Um de seus
volumes de contos, O desterro dos mortos
(2001), apresenta doze histórias
revestidas de calor humano, que oferecem uma leitura prazerosa, pontuada com
uma linguagem simples e plena de camadas líricas no seu conteúdo “Nhô Guimarães”, a primeira delas, embrião do romance homônimo, conta a
história de “um homem de sobejas
importâncias. Um distinto doutor, do sertão e da cidade, duas vezes lugareiro,
muito conhecedor das estradas gerais.”
Fica visível que a narrativa, de apelos aos falares da gente rural no
interior mineiro, retrabalhada em sua entonação cantante, foi motivada pelo propósito de homenagear
o estupendo escritor e ficcionista
Guimarães Rosa. A figura do escritor mineiro vai sendo erguida pouco a pouco
com sua humanidade no texto que flui com
sabores na fala, usando para isso o contista das lembranças e entretantos que afloram do personagem Manu
e sua mulher, além dos amigos do homenageado. As histórias “O sorriso da
estrela”, “O avô e o rio” e “Jaú dos Bois”
- - -
**AÇÕES SOLICITADAS:**
1 - Segundo o texto sobre O desterro dos mortos, quantas histórias esse volume de contos apresenta?
2 - Redija o trecho seguinte do texto sobre O desterro dos mortos, prosseguindo a partir do ponto em que ele termina.

**OS DADOS:**
- - -
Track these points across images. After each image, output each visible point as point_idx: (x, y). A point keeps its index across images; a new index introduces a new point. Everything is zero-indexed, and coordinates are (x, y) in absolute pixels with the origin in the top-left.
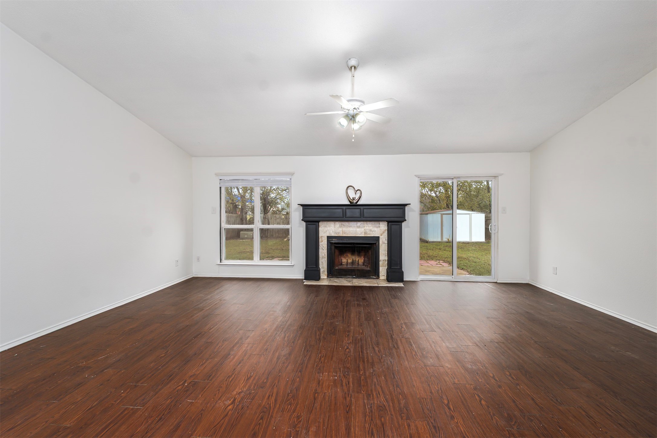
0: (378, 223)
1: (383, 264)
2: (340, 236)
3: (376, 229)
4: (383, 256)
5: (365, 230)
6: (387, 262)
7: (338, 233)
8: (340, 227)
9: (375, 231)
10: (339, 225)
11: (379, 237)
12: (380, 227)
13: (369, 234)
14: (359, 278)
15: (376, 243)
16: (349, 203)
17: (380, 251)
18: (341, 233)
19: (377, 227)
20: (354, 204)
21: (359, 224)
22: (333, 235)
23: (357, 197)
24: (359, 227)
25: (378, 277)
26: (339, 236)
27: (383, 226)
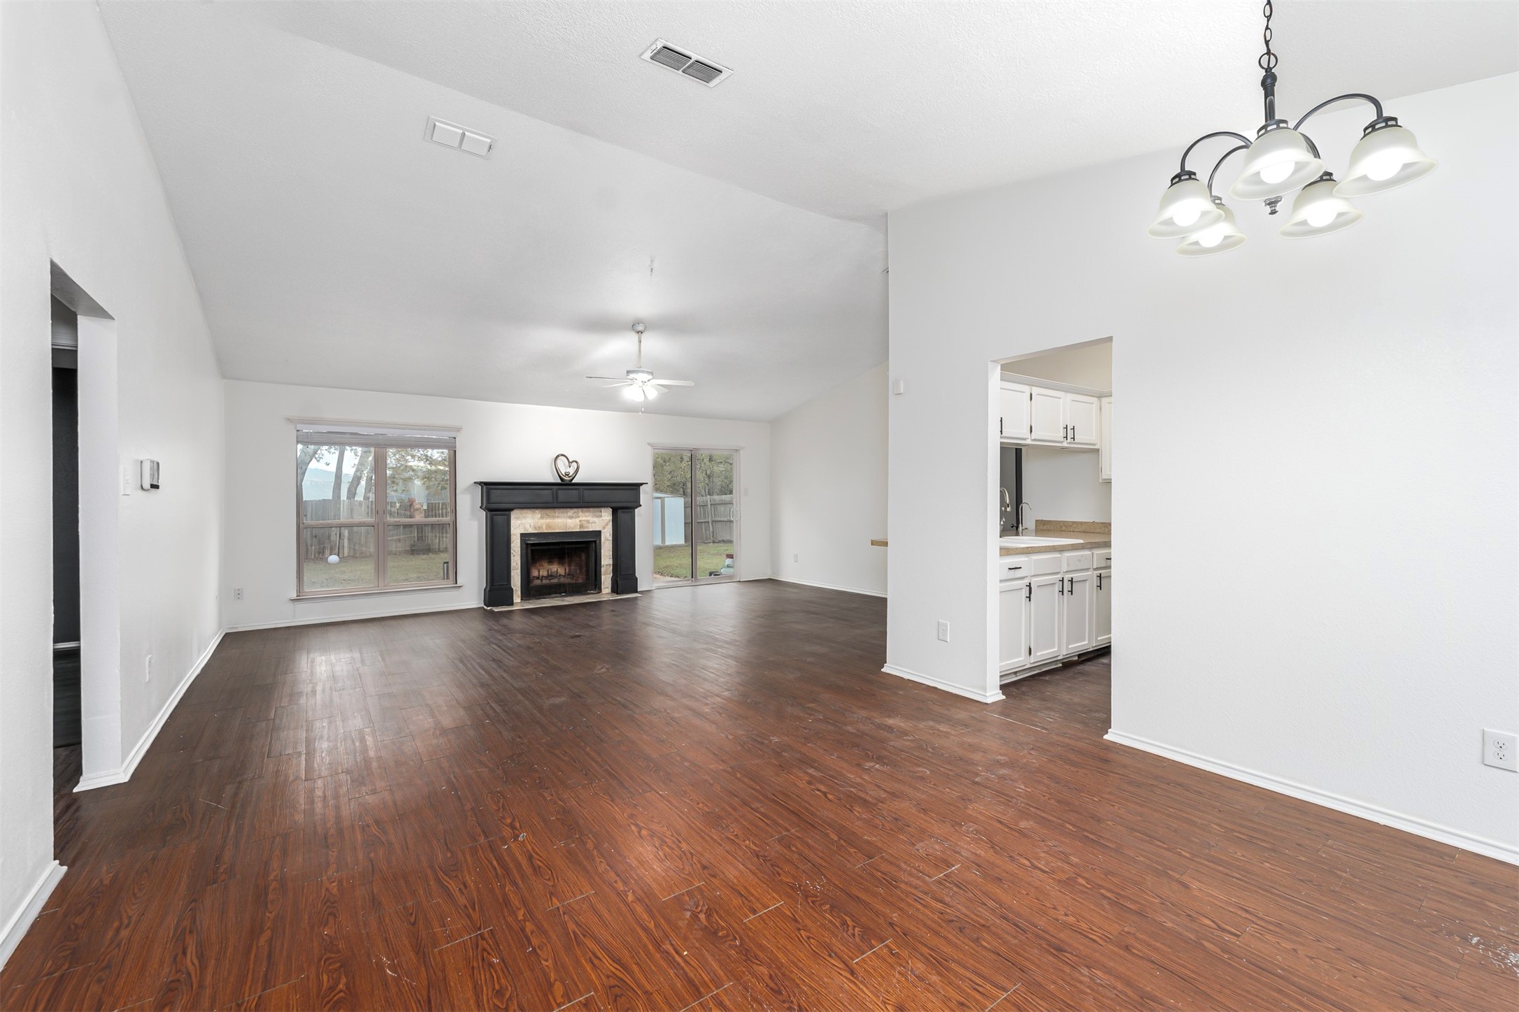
0: (599, 509)
1: (606, 571)
2: (543, 531)
3: (595, 519)
4: (606, 559)
5: (580, 521)
6: (611, 568)
7: (539, 527)
8: (542, 518)
9: (595, 522)
10: (540, 515)
11: (600, 531)
12: (601, 516)
13: (587, 527)
14: (571, 596)
15: (595, 541)
16: (560, 481)
17: (602, 551)
18: (544, 527)
19: (597, 517)
20: (567, 482)
21: (571, 512)
22: (531, 531)
23: (571, 471)
24: (571, 517)
25: (600, 590)
26: (540, 532)
27: (607, 514)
- - -
**RESPOSTAS REDIGIDAS:**
1 - Doze histórias.

2 -
reaparecem em O desterro dos
mortos, vindas do pequeno volume Jaú dos bois e outros contos.
Não é preciso
ser íntimo das questões estéticas, crítico com
formação acadêmica, para perceber que os contos de Aleilton Fonseca
possuem como singularidades a marca da simplicidade na escrita para externar a
emoção, qualidades que se aderem ao
texto infiltradas de esperança e ternura. Essa relação inseparável entre o discurso
simples, sem experimentalismos, penetrado de afetividades, é
posta com sabedoria pelo
contista na escrita para que se faça a
leitura da vida tocada com rapidez e visibilidade, impregnada de emoção causada
pela cena.
Na relação inseparável de que se vive e
morre, sempre, aflições e solidões são
ultrapassadas, ternuras nos ritos de passagem informam como as estações amadurecem a infância, existem noutras terras conduzidas pela morte sob o peso do enigma. Histórias urdidas pela chama do amor em
adolescentes irrompem para o voo
de anjos terrenos alçados às nuvens, paixões de adultos resvalam por entre fissuras e rupturas em
suas verdades pungentes, impondo a separação amarga sem volta.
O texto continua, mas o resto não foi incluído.